Each line of data below must be printed exactly as written, with any pictures removed.

Top of Material supplied

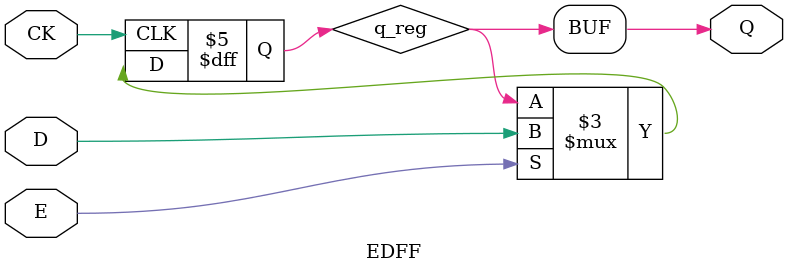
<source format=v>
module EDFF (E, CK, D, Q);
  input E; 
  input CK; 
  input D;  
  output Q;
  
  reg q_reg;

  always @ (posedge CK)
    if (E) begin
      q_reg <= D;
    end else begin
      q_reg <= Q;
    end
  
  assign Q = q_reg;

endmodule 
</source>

Bottom of Material supplied

# Your solution:
<source format=v>
module EDFF (E, CK, D, Q);
  input E; 
  input CK; 
  input D;  
  output Q;
  
  reg q_reg;

  always @ (posedge CK)
    if (E) begin
      q_reg <= D;
    end else begin
      q_reg <= Q;
    end
  
  assign Q = q_reg;

endmodule 
</source>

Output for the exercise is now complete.